Dremio distributed storage grow too large

Especially in accelerator cache path.

Our Dremio cluster so far only reading about spesific 2TB of data on S3, and only slightly growing for about 10GB a day. Yet the size of /my-bucket/dremio/accelerator/ now become a staggering 44TB! Is there any way to rotate or clean up unrelated accelerator objects that no longer usable?

Wow, that is surprising!

Which version of Dremio and can you tell us more about how it is deployed and how many nodes.

We’re using community version 3.0.6. Our current strategy is:

  • 1 dedicated master
  • 1 dedicated coordinator
  • 3 dedicated zookeeper
  • 8 - 20 worker nodes set on auto-scale
  • distributed storage is on dedicated S3 Bucket with fs.s3a.connection.maximum is set to 1500

Wow, @chafidz! That’s a lot of reflection data. There are a few questions that come to mind here:

  1. How many reflection do you have enabled? You can do a quick count from Admin → Reflections or by running the below query in Dremio:

SELECT COUNT(*) FROM sys.reflections WHERE status NOT LIKE 'DISABLED'

  1. What are the size of these reflections? Reflections are logical units with their own reflection ID and a set of materializations that represent the physical files associated with that reflection. As the reflections are refreshed, they get a new materialization set that persists until it’s expiration. You can see all the materializations and there sizes using:

SELECT * FROM sys.materializations

  1. These reflections reference upstream physical datasets in your various sources. What are the reflection refresh settings for the sources and the individual datasets? You can find this out by selecting a source or a PDS within it, and clicking the cog wheel icon. Go to the “Reflection Refresh” tab. Do you have “Never expire” checked for anything?

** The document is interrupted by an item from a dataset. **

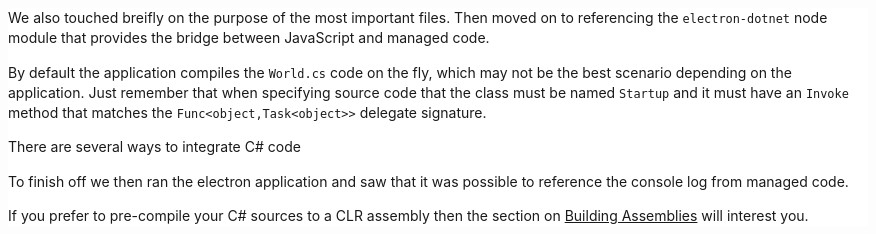 We also touched breifly on the purpose of the most important files.  Then moved on to referencing the `electron-dotnet` node module that provides the bridge between JavaScript and managed code. 

By default the application compiles the `World.cs` code on the fly, which may not be the best scenario depending on the application.  Just remember that when specifying source code that the class must be named `Startup` and it must have an `Invoke` method that matches the `Func<object,Task<object>>` delegate signature.

There are several ways to integrate C# code 

To finish off we then ran the electron application and saw that it was possible to reference the console log from managed code.

If you prefer to pre-compile your C# sources to a CLR assembly then the section on [Building Assemblies](https://github.com/xamarin/WebSharp/blob/master/docs/getting-started/getting-started-websharp-building-assemblies.md) will interest you.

One correct @chafidz; if you are using Community Edition Admin -> Reflections is not available to you (Enterprise only feature). You should use the SQL against the system tables that I provided to see your reflections

Thanks @ben, very much appreciated. Btw, I see some of the reflection_id have status deleted but the objects still remain in S3. Are those safe to delete?

Hello @chafidz,

Where are you seeing DELETED? In sys.materializations under the state or under sys.reflections under the status column? I don’t believe the latter should ever have that value…

Dremio should be cleaning up the expired materializations files, though it will leave some directories behind. You should not have to do any manual cleanup.

It’s from sys.reflections

sorry, it should be sys.materialization . But anyway, we kinda ‘solved’ it by manually deleted any materializations with DELETED status but has expiration with absurd future date.